2. Not Tracking Gas Fees and Exchange Fees
Transaction fees are allowable costs that reduce your taxable gain. Over many transactions, gas fees on Ethereum and other networks can add up significantly. Failing to track and deduct these fees means you may overpay CGT. Keep records of all fees paid on every transaction, including network gas fees, exchange trading fees, and withdrawal fees.
3. Using FIFO Instead of Share Pooling
Some other countries use First In, First Out (FIFO) for crypto cost basis calculations. The UK requires the share pooling method (same-day rule, 30-day rule, then Section 104 pool). Using FIFO instead of share pooling will produce incorrect results and could lead to over or underpayment of tax. Make sure any tax software you use is configured for UK rules.
4. Ignoring the 30-Day Rule
If you sell crypto and repurchase the same token within 30 days, the bed and breakfast rule applies. The gain or loss is calculated using the repurchase price, not the original pool cost. This prevents tax-loss harvesting by selling and immediately rebuying. To validly crystallise a loss, you must wait at least 31 days before repurchasing the same token.
5. Not Reporting Because Gains Are "Small"

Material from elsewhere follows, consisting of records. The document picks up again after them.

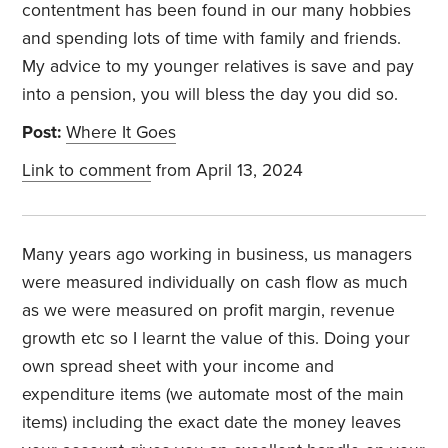
contentment has been found in our many hobbies
and spending lots of time with family and friends.
My advice to my younger relatives is save and pay
into a pension, you will bless the day you did so.
Post:
Where It Goes
Link to comment
from April 13, 2024
Many years ago working in business, us managers
were measured individually on cash flow as much
as we were measured on profit margin, revenue
growth etc so I learnt the value of this. Doing your
own spread sheet with your income and
expenditure items (we automate most of the main
items) including the exact date the money leaves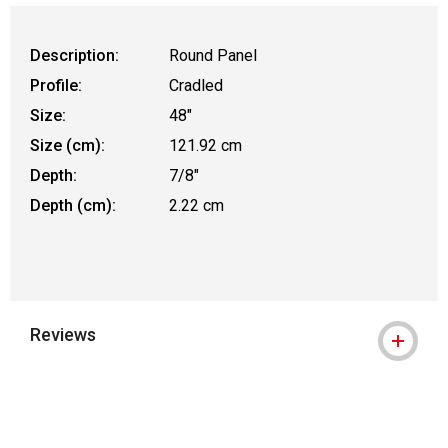
Description:
Round Panel
Profile:
Cradled
Size:
48"
Size (cm):
121.92 cm
Depth:
7/8"
Depth (cm):
2.22 cm
Reviews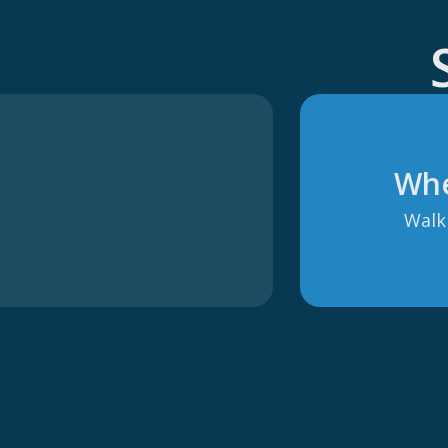
Whe
Walki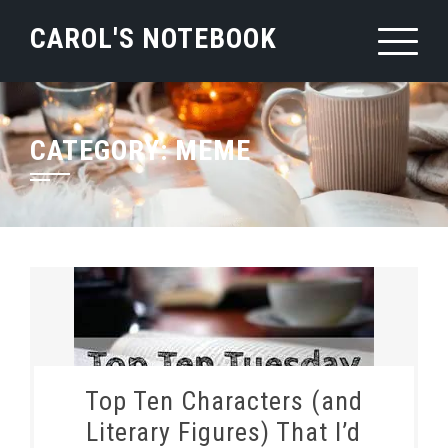
Skip
CAROL'S NOTEBOOK
to
content
CATEGORY:
MEME
Top Ten Characters (and
Literary Figures) That I’d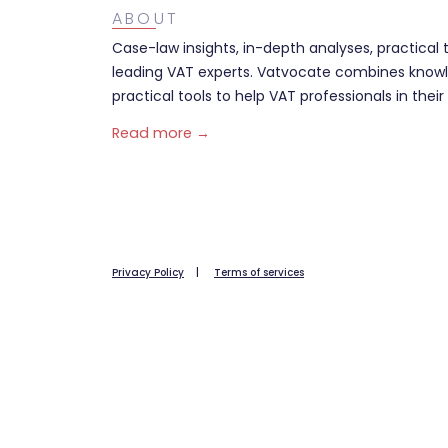
ABOUT
Case-law insights, in-depth analyses, practical 
leading VAT experts. Vatvocate combines knowl
practical tools to help VAT professionals in their 
Read more →
Privacy Policy
|
Terms of services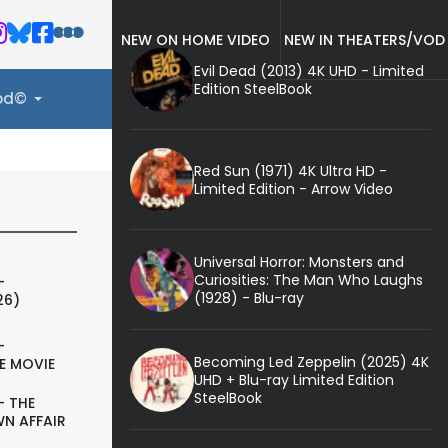
NEW ON HOME VIDEO
NEW IN THEATERS/VOD
Evil Dead (2013) 4K UHD - Limited
Edition SteelBook
ood©
Red Sun (1971) 4K Ultra HD -
Limited Edition - Arrow Video
Universal Horror: Monsters and
Curiosities: The Man Who Laughs
-
(1928) - Blu-ray
26)
-
Becoming Led Zeppelin (2025) 4K
E MOVIE
UHD + Blu-ray Limited Edition
SteelBook
- THE
N AFFAIR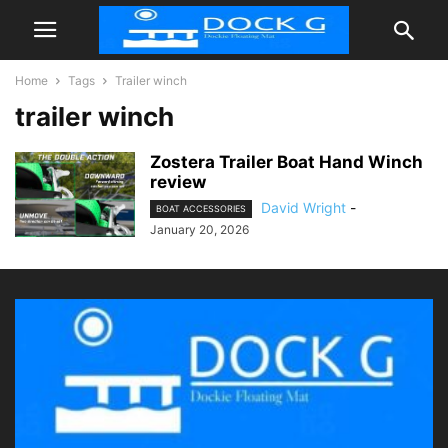
Home
Tags
Trailer winch
trailer winch
Zostera Trailer Boat Hand Winch
review
David Wright
-
BOAT ACCESSORIES
January 20, 2026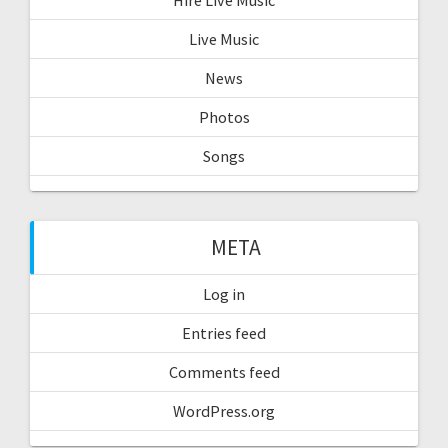
Hire Live Music
Live Music
News
Photos
Songs
META
Log in
Entries feed
Comments feed
WordPress.org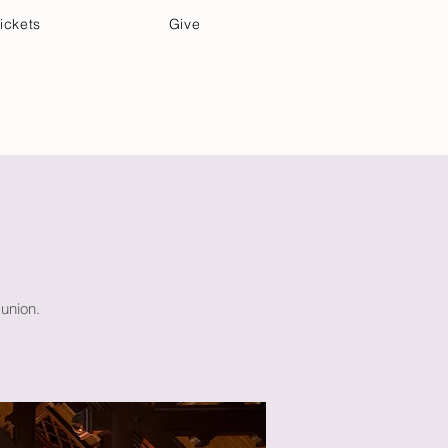
ickets
Give
Community Care
Music & Art
union.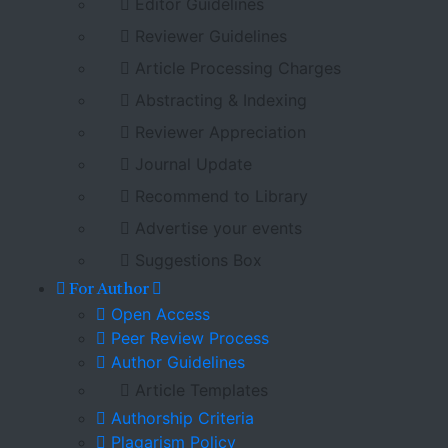
Editor Guidelines
Reviewer Guidelines
Article Processing Charges
Abstracting & Indexing
Reviewer Appreciation
Journal Update
Recommend to Library
Advertise your events
Suggestions Box
For Author
Open Access
Peer Review Process
Author Guidelines
Article Templates
Authorship Criteria
Plagarism Policy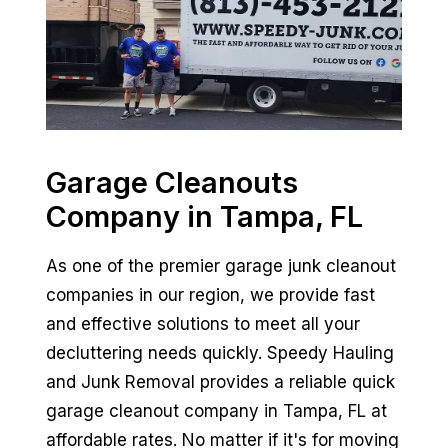
Garage Cleanouts
Company in Tampa, FL
As one of the premier garage junk cleanout
companies in our region, we provide fast
and effective solutions to meet all your
decluttering needs quickly. Speedy Hauling
and Junk Removal provides a reliable quick
garage cleanout company in Tampa, FL at
affordable rates. No matter if it's for moving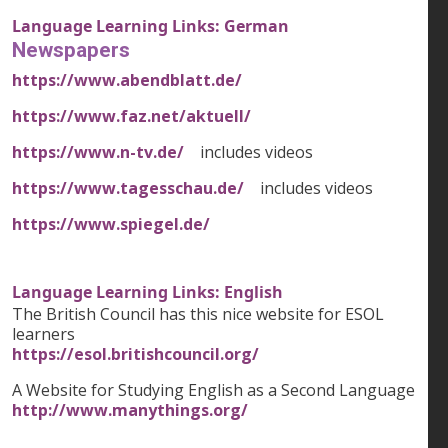
Language Learning Links: German
Newspapers
https://www.abendblatt.de/
https://www.faz.net/aktuell/
https://www.n-tv.de/
includes videos
https://www.tagesschau.de/
includes videos
https://www.spiegel.de/
Language Learning Links: English
The British Council has this nice website for ESOL
learners
https://esol.britishcouncil.org/
A Website for Studying English as a Second Language
http://www.manythings.org/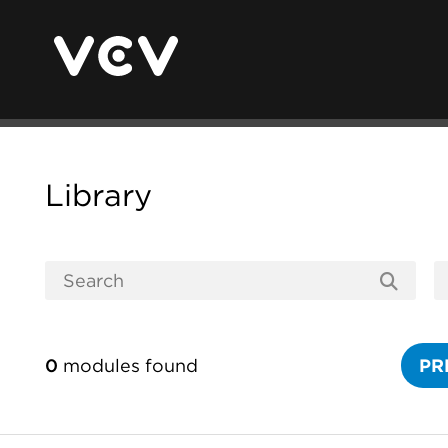
Library
0
modules found
PR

Some people assume small gains do not need to be reported. You must report if your total disposal proceeds exceed £12,000 or your gains exceed £3,000 in the tax year, even if no tax is due after deducting losses and the annual exemption. HMRC is increasingly able to identify unreported crypto activity through exchange data sharing. Late or missing returns result in penalties and interest.